7. Arters v. Sandoz Inc., 921 F. Supp.2d 813 (S.D. Ohio 2013).  An ugly decision from beginning to end, ignoring TwIqbal (literally, the opinion cites to Conley v. Gibson, 355 U.S. 41 (1957), which Twombly expressly “retired”), applying a presumption against preemption where it doesn’t belong, endorsing the “stop selling” argument later rejected in Bartlett, ignoring a state-law alternative design requirement, and improperly expanding state law in a diversity case by finding a heretofore elusive tort “duty” not to engage in off-label promotion.  We went through the spherical error in Arters here.

8. Neeley v. Wolters Kluwer Health, Inc., 2013 WL 3929059 (E.D. Mo. July 29, 2013).  We really don’t like it when federal courts make up new state-law causes of action.  It’s bad enough when they do it to their own states, so it’s even less justified when they do it to other states.  Then again, the other state might just ignore the loopy out-of-state prediction.  In Neeley a federal court in Missouri predicted that Kentucky would adopt publisher liability – a set of theories every state confronted with it has in fact rejected, as we pointed out hereNeeley then proceeded to mess up generic preemption as well, leaving design defect claims standing because they were based on “consumer expectations.” So what?  You can’t change the design without FDA approval, and the only way a defendant can be responsible for a physician’s “expectations” about the designs of a PMA medical devices is through the information supplied about it. For getting these two “big picture” issues wrong, Neeley lands on our bottom ten.

9. Ramirez v. Medtronic Inc., ___ F. Supp.2d ___, 2013 WL 4446913 (D. Ariz. Aug. 21, 2013). This is the ugliest off-label use case of the year.  Burdened by Stengel, the court viewed off-label promotion allegations as pretty much throwing Riegel preemption out the window – ruling that such promotion created a new “intended use” that the FDA didn’t regulate at all.  That’s totally at odds with how the FDA’s regulations actually treat warnings about risks of off-label use, but there you have it.  On top of that, Ramirez disagreed with the Second Circuit’s treatment of off-label use and off-label promotion in Caronia (2012 top ten #7).  We (or should we say the non-RS side, since RS represented the defendant) tried to avoid gagging when discussing Ramirez here.

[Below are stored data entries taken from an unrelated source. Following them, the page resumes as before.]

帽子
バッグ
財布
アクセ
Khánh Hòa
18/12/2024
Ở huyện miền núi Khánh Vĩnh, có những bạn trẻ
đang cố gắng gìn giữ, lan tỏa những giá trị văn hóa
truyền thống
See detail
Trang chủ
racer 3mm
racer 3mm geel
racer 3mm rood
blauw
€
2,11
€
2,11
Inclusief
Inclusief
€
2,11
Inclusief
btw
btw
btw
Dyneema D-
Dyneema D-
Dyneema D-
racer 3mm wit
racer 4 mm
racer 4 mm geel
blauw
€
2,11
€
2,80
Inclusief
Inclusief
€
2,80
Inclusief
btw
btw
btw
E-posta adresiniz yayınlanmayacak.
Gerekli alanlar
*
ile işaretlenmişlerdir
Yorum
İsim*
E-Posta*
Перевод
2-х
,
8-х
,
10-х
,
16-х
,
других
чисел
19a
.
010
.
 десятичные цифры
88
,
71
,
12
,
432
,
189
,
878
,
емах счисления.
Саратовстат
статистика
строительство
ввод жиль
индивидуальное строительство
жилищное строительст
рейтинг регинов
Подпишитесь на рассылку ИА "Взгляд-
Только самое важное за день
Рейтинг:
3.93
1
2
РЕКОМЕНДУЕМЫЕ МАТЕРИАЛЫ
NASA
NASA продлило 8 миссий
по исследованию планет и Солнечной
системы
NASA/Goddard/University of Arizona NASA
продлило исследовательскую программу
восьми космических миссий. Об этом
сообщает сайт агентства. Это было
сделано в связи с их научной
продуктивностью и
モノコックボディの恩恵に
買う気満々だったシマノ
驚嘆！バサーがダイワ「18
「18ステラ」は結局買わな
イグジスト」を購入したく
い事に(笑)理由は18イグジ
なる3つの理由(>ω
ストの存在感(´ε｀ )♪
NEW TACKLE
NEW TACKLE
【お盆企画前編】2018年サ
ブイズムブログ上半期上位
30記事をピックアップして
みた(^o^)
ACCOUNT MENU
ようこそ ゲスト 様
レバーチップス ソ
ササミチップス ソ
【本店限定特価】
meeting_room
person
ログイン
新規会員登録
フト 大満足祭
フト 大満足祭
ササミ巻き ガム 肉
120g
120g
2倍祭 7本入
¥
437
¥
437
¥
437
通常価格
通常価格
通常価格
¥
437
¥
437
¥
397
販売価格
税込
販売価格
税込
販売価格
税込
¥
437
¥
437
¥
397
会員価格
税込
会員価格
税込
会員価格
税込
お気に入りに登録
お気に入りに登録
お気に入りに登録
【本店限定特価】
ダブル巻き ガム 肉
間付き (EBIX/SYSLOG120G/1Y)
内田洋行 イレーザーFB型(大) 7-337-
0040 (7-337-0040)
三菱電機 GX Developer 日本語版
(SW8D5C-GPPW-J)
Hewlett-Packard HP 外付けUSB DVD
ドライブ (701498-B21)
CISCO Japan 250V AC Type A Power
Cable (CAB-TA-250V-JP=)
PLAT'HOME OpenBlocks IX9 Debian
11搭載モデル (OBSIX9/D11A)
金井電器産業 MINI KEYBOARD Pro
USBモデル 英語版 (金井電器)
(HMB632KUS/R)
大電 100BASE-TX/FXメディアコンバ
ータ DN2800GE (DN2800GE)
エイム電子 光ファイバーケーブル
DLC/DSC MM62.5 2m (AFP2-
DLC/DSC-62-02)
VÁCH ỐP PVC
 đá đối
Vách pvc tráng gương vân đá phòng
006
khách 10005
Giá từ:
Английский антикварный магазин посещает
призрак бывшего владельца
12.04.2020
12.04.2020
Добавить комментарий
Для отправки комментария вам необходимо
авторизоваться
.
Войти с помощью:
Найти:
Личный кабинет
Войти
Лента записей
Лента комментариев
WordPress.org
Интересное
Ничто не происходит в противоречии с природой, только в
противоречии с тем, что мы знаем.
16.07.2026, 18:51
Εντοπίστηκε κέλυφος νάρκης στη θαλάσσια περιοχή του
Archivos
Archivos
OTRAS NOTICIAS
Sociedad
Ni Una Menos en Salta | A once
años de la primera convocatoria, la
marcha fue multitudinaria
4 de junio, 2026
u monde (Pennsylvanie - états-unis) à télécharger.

10. McLane v. Ethicon Endo-Surgery, Inc., 2013 WL 5556147 (Mag. M.D. Fla. Oct. 8, 2013), terrible discovery result concerning “substantially equivalent” predicate devices.  McLane is our latest poster-child for why the Fed. R. Civ. P. 26 needs to be amended to eliminate its much abused “reasonably calculated to lead to admissible evidence” phrasing.  In McLane the court ordered discovery under that standard of not only other adverse events involving the actual device in question (cleared for marketing and labeling under §510k) but also about adverse events involving the device’s “substantially equivalent” predicate device – a device that in many cases could either no longer be on the market or else could be a product marketed by a totally uninvolved third party.  We carped about the fishing expedition allowed in McLane here.

So there they are. Hopefully none of these not-just-wrong-but-loud-wrong losses were yours – if so, we sympathize, since we know how it feels.  We considered several other candidates – coming closest to making the cut was Fulgenzi v. PLIVA, Inc., 711 F.3d 578 (6th Cir. 2013), but failure to update claims just aren’t likely to be all that widespread in the future.